Those born in the 1980s and the early 1990s are born in a highly individualistic era. And that individualistic attitude pervades throughout their lives. In fact, it is even portrayed in how their resumes are done. Some of the most emerging resume trends portray this highly individualistic flair. In this article we will go over some of the personalized trends that have appealed to some employers in the last couple of years as well as cover some of the resume fundamentals that no resume should go without.
New emerging resume trends
If you have a huge Twitter presence and want to apply for a company that has a large presence on Twitter you should consider sending your resume and job application in 140 characters or fewer. In those 140 characters, be sure to be precise about your expertise and why a company would benefit from hiring you. Additionally, you will need to include your site's address in those 140 characters.

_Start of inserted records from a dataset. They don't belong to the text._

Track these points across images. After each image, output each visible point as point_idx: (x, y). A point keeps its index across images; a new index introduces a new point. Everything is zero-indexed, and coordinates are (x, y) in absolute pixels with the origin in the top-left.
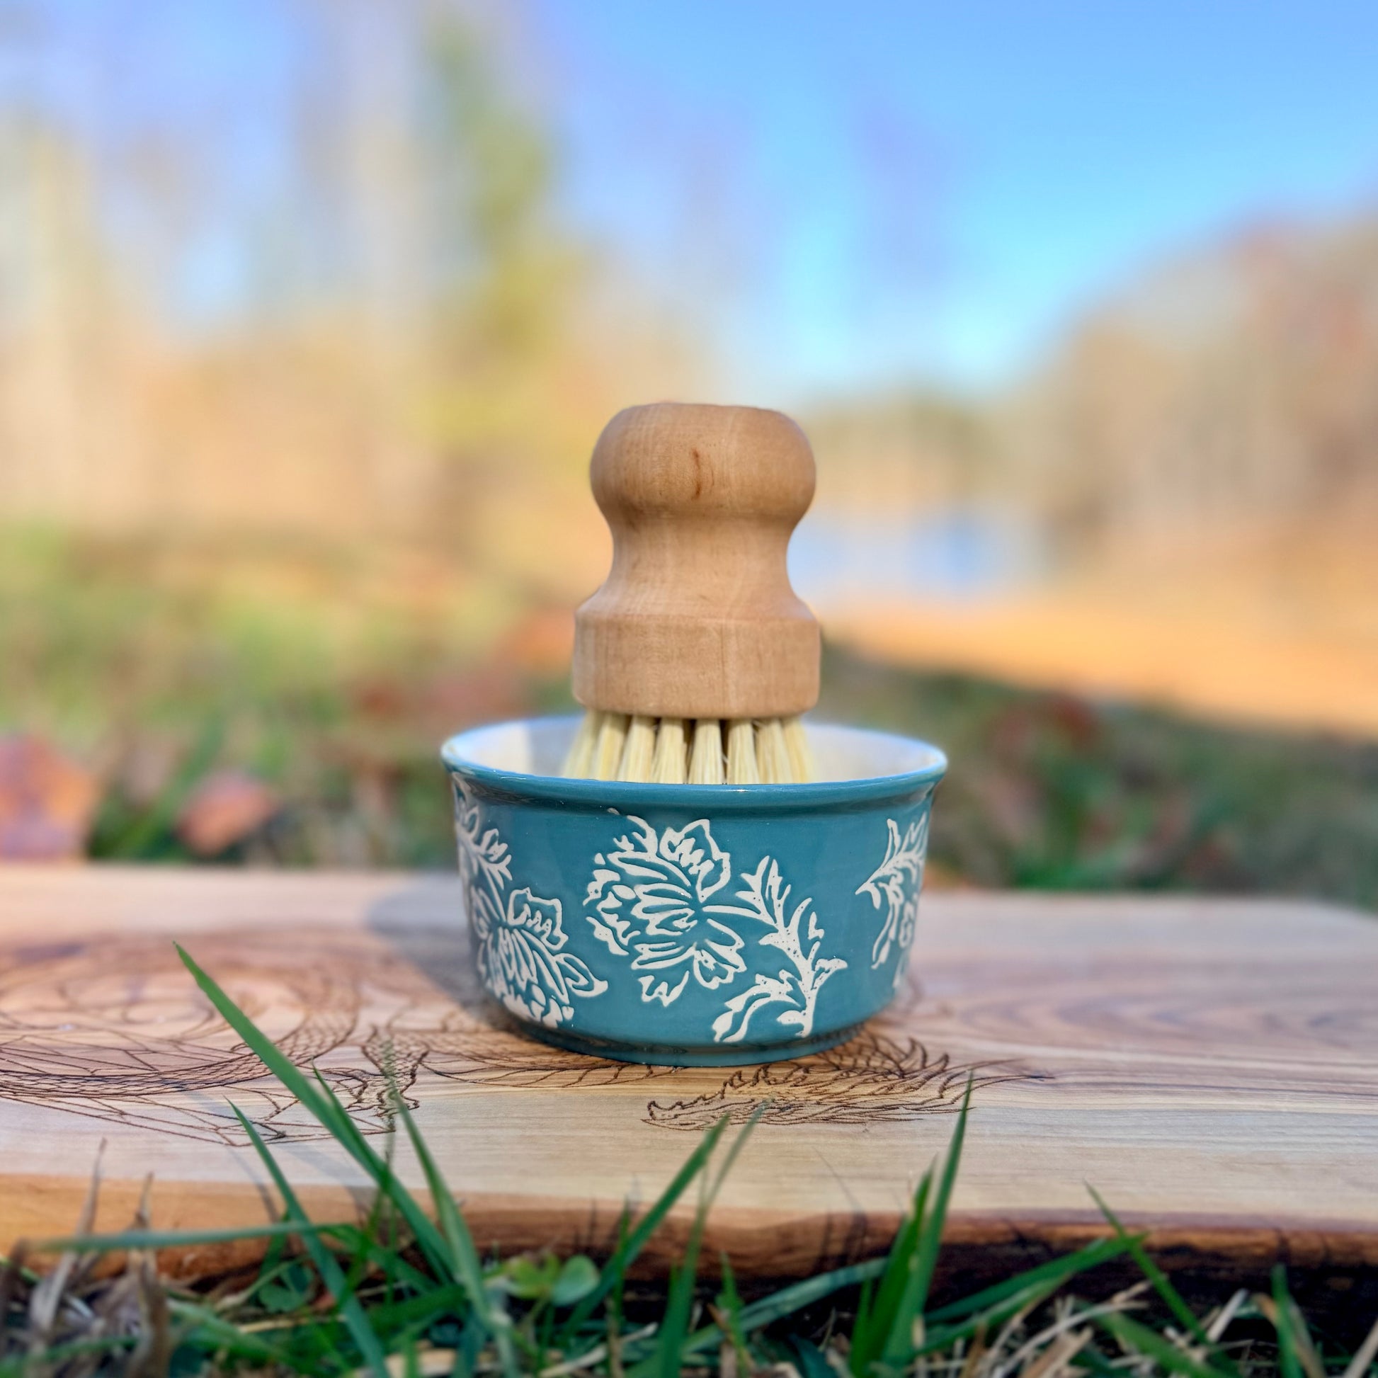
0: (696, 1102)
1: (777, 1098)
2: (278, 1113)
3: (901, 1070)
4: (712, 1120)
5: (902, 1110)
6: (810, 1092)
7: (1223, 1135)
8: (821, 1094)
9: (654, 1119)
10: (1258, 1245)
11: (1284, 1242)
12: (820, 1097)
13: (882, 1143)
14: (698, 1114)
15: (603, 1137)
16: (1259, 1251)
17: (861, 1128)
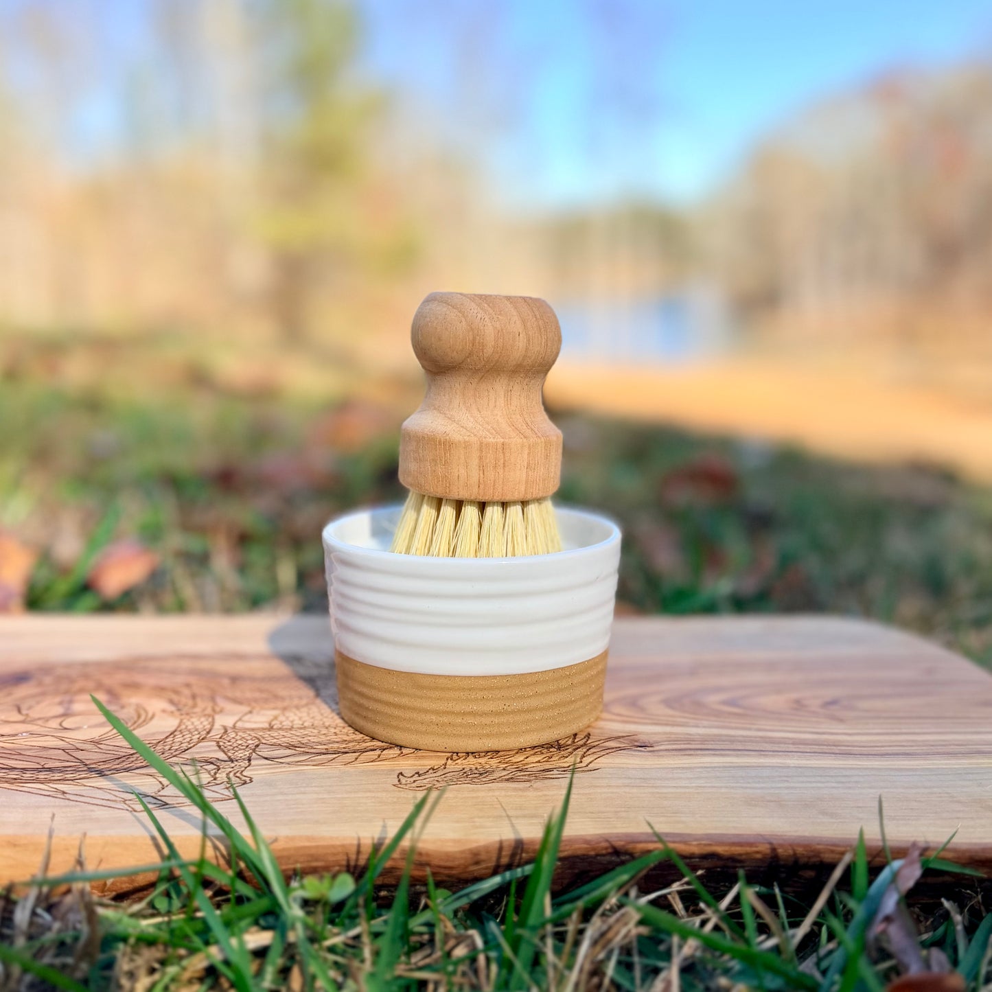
0: (428, 771)
1: (478, 767)
2: (163, 789)
3: (559, 744)
4: (436, 783)
5: (555, 772)
6: (499, 762)
7: (749, 783)
8: (507, 763)
9: (400, 784)
10: (757, 852)
11: (774, 850)
12: (506, 765)
13: (540, 793)
14: (428, 780)
15: (367, 797)
16: (759, 856)
17: (528, 784)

In using Twitter, you need to make sure that your website is fully functional and represents your talents well.
Infographics are heavily used on blogs and websites to represent trends and statistics. But some job seekers have used infographics to market themselves. If you want to use infographics, be sure to either hire a professional graphics firm to make it if you don't have an eye for that kind of thing. If not, your infographic can just turn out to be tacky. Sending infographics in as a resume is highly creative but it best to use them to apply for highly visual/creative positions.
Video resumes have been around since the days of VHS, however, they are much more accessible now with the online proliferation of media and the relatively cheap price of camcorders. To do a proper video resume, you should record a one- or two-minute video introduction of yourself, filmed in high definition and uploaded to YouTube. In that video, you should be able to link to your social media profiles, your portfolio and your websites.

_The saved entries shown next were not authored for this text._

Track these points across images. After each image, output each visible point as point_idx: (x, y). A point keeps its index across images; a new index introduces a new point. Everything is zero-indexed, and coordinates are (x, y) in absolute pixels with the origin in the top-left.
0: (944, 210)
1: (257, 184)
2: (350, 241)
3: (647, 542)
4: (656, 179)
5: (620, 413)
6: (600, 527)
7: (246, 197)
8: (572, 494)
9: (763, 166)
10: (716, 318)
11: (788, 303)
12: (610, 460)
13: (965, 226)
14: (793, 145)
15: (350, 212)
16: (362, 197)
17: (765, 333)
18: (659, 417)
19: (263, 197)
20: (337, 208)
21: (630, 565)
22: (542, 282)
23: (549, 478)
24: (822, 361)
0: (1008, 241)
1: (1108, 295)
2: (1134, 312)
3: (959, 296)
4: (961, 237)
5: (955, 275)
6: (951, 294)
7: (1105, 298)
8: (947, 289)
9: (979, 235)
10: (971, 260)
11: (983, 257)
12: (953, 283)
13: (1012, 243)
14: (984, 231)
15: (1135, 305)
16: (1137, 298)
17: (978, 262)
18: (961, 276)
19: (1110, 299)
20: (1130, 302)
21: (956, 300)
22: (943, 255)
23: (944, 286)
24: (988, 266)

Although using color is still somewhat of a stretch for traditional resumes, it can also be used to make certain elements of a resume stand out. For instance, you can use red or blue to highlight important achievements or accolades in your resume.
All of us who got out of college before 2012 have probably been told to keep our resume short and concise, being no more than one page in length. But two- and even three-page resumes are now acceptable and even encouraged for those with extensive knowledge and education.
In the age of blogs and social media, it is all about personal branding. This goes the same with your resume. Branding your traditional resume with a personal touch is definitely a great way to make it stand out in the pile of competitors. Just like building a personal brand on the web, your branding on your resume should portray who you are, what you have done, and what you stand for. So while using a resume template may be fine and dandy, it might be of use to you to personally brand your resume with its own unique touch and style.
While there have been new trends in resumes and the mediums they are sent through, there are several resume fundamentals that have stood the test of time. Here are a few fundamentals that should always be included in every resume:
All resumes should tell the potential employer about your work history. Although past performance does not guarantee future success, it is a pretty accurate indicator of how well you will do. If you lack professional work experience, you can show pieces of your portfolio. This is best done if you have your portfolio online so that employers have immediate access to it.
Education and qualification
Because of the increased competition in the workforce for the limited number of jobs, education is increasingly becoming the differentiator. If a company is faced with a choice between two equally-qualified applicants, they will (almost) always choose the one with the most (and best) education. So remember to not be shy about your educational background or any training you may have within the field.
No matter the medium, you must talk about your achievements. Employers care more about your prior achievements than your prior job duties. Your job duties may tell employers what you were required to do in your previous position(s), but it is your achievements that ultimately tell the potential employers what you have accomplished and ultimately what you are capable of. So do not be shy about your accolades, but do not overly embellish either.
All employers look for certain "buzzwords" in your resume. So be sure to mention them. You can decide the buzzwords to include in your resume by reading the job description and getting an idea of what they want in an ideal candidate. For instance, if you are applying for a software engineering position that is responsible for a website's online application, it might help that you mention your expertise building a web app.
Employers love bottom-line numbers so it's important to talk about them. It's not good enough to mention that you saved your previous employer money as a budget analyst. You must tell them how much you saved them. These raw bottom-line numbers puts some objectivity into judging your past performance.
So as you are writing your resume, it is important to pay attention to big trends in resumes. However, it is also just as important to pay attention to the fundamentals of applying for a job. Once you have the fundamentals of a resume down, then you can start thinking about getting creative with your resume.